Word for word, the data below must be repeated in full; no picture is to be included.

Extracted records
·····

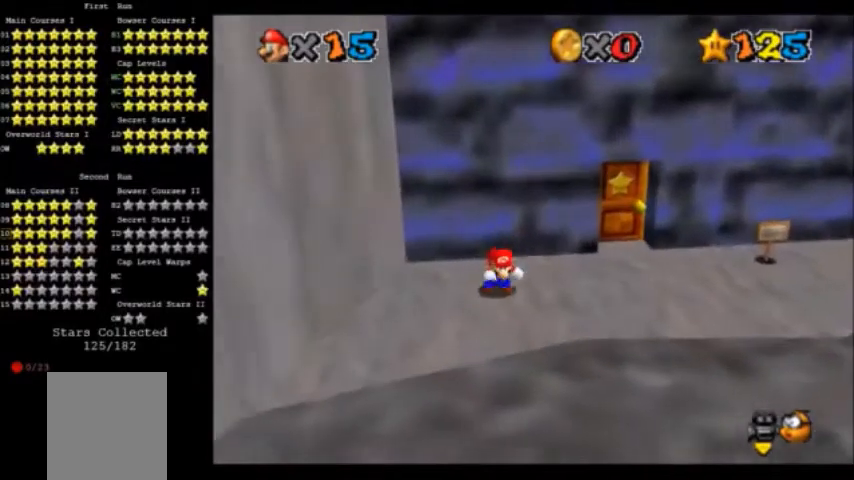
{"buttons": [], "left_stick": "right"}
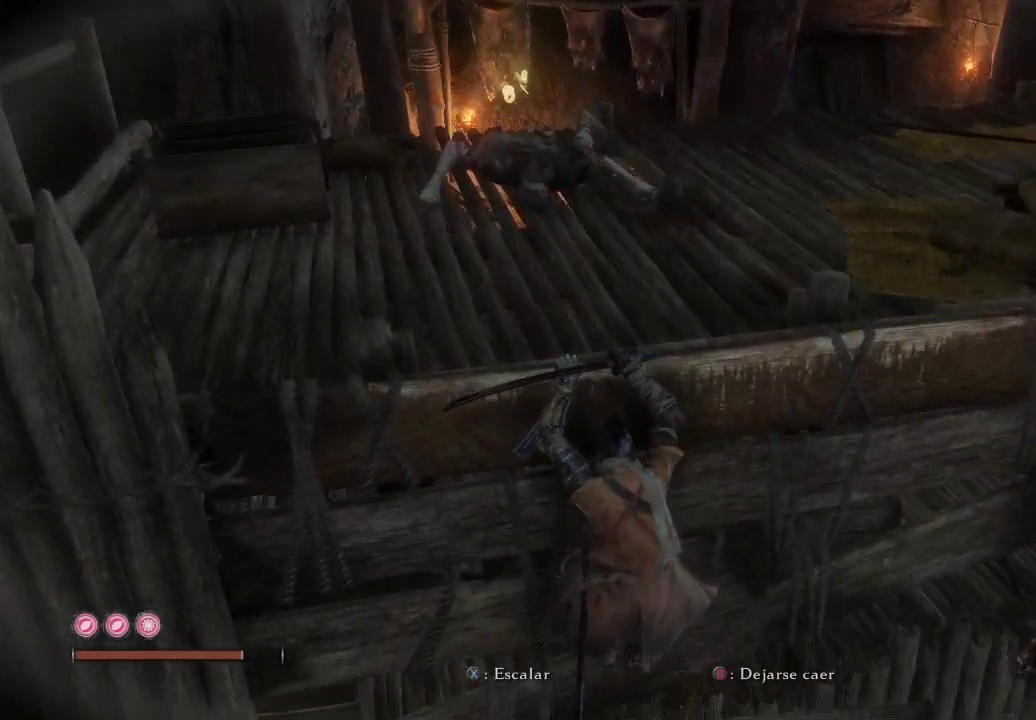
Gameplay with a controller (Xbox layout); each line is a JSON object with the inputs held at the frame after it. "events" lists button and stick changes between this image and that frame as [ms after this image, input, new state], when the widget could be followed in between. Not read: L3.
{"buttons": [], "left_stick": "center", "right_stick": "center", "events": []}
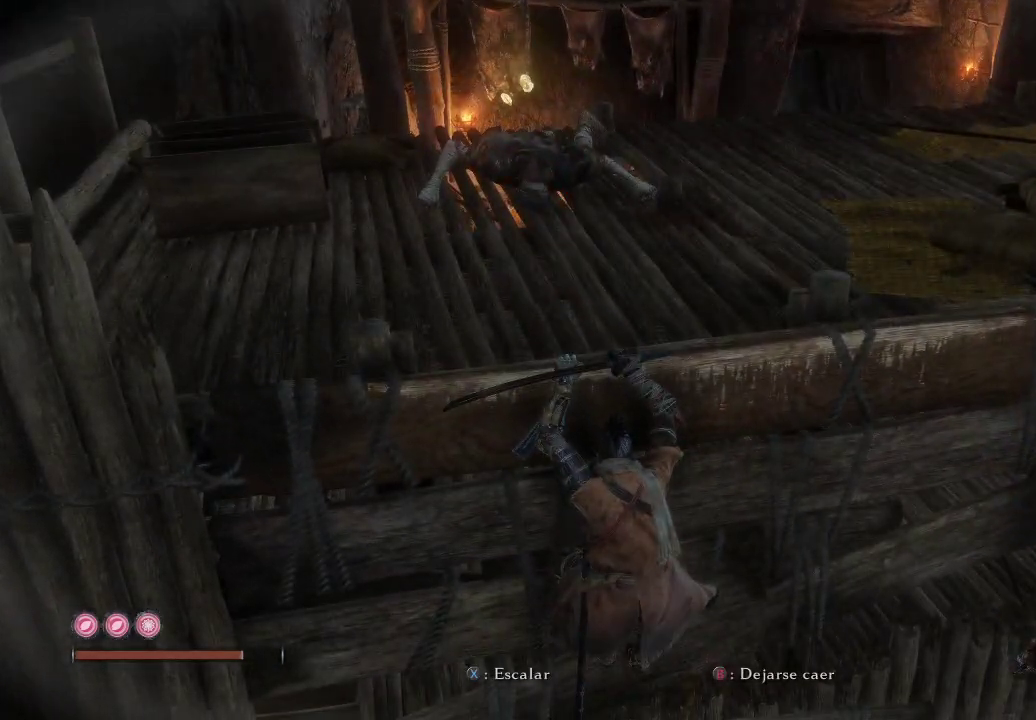
{"buttons": [], "left_stick": "center", "right_stick": "center", "events": []}
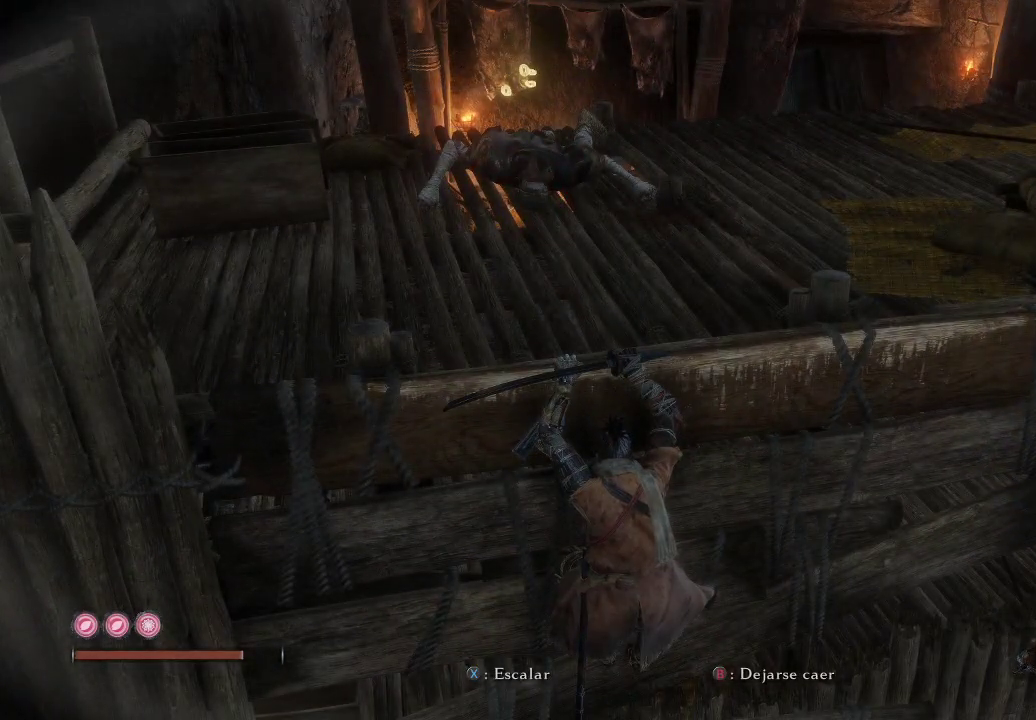
{"buttons": [], "left_stick": "center", "right_stick": "center", "events": []}
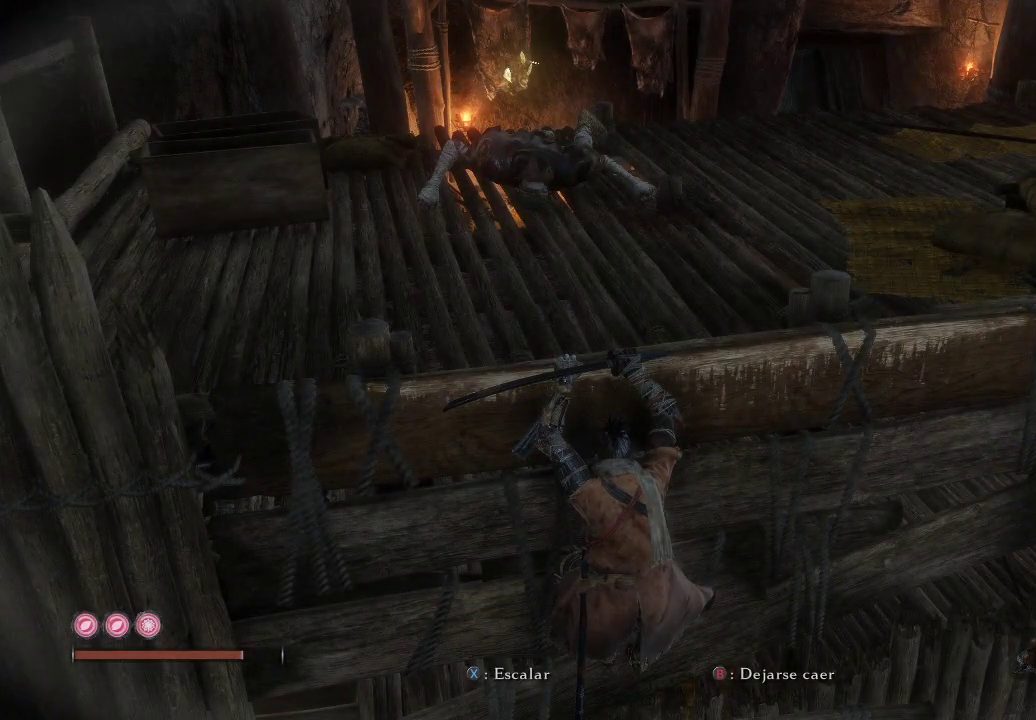
{"buttons": [], "left_stick": "center", "right_stick": "center", "events": []}
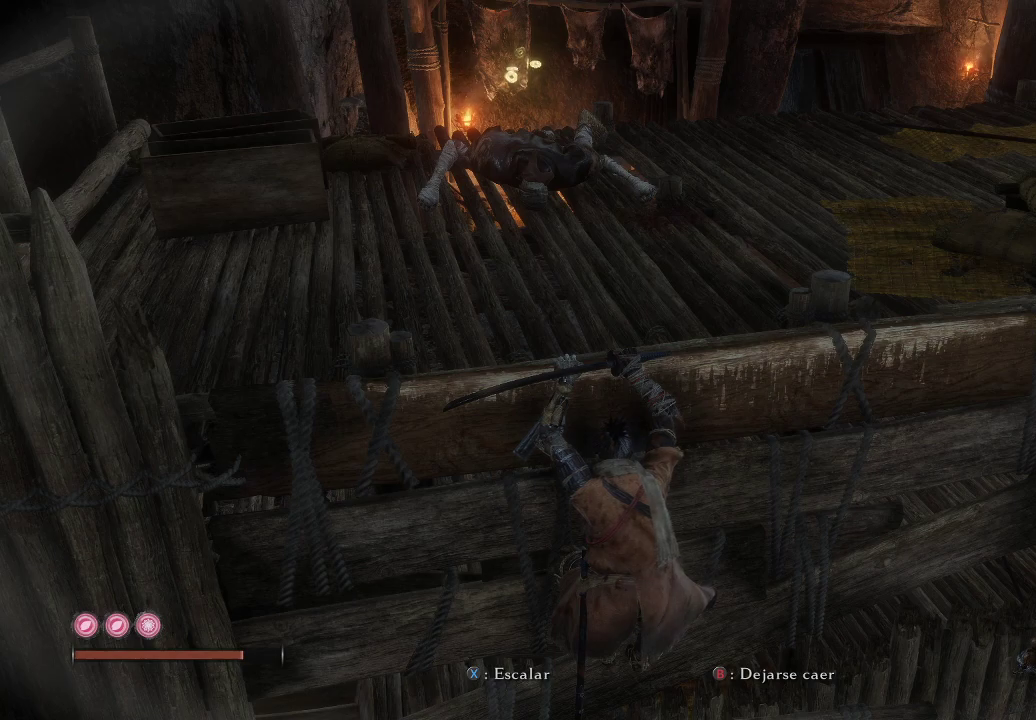
{"buttons": [], "left_stick": "center", "right_stick": "center", "events": []}
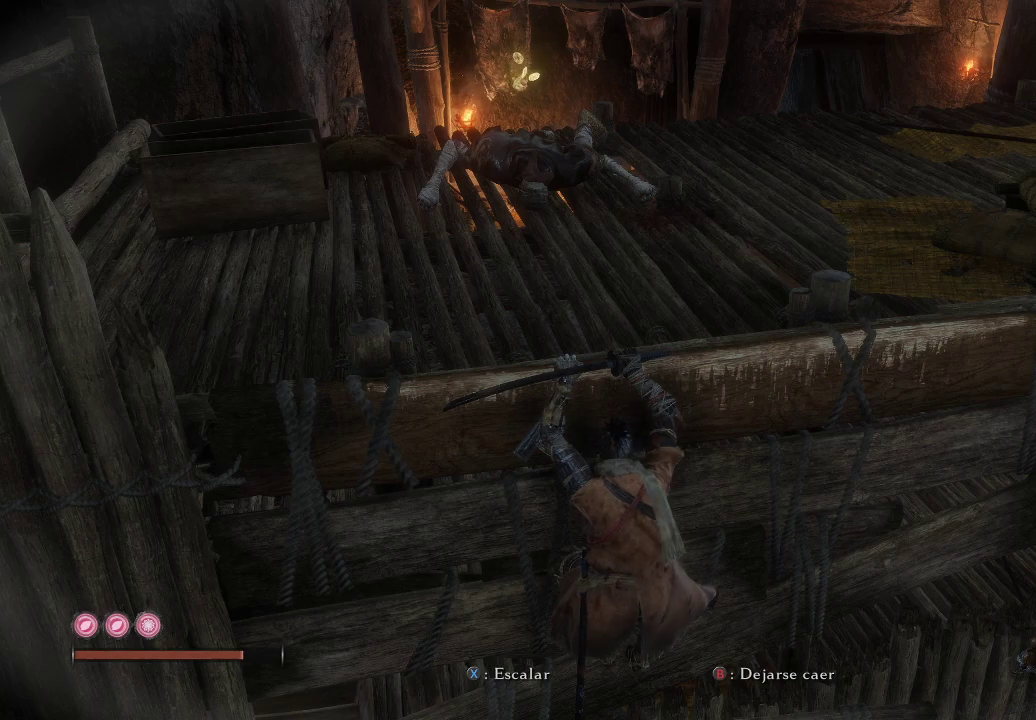
{"buttons": [], "left_stick": "center", "right_stick": "center", "events": []}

·····

**Your response:**
{"buttons": [], "left_stick": "right"}
Gameplay with a controller (Xbox layout); each line is a JSON object with the inputs held at the frame after it. "events" lists button and stick changes between this image and that frame as [ms after this image, input, new state], when the widget could be followed in between. Not read: L3.
{"buttons": [], "left_stick": "center", "right_stick": "center", "events": []}
{"buttons": [], "left_stick": "center", "right_stick": "center", "events": []}
{"buttons": [], "left_stick": "center", "right_stick": "center", "events": []}
{"buttons": [], "left_stick": "center", "right_stick": "center", "events": []}
{"buttons": [], "left_stick": "center", "right_stick": "center", "events": []}
{"buttons": [], "left_stick": "center", "right_stick": "center", "events": []}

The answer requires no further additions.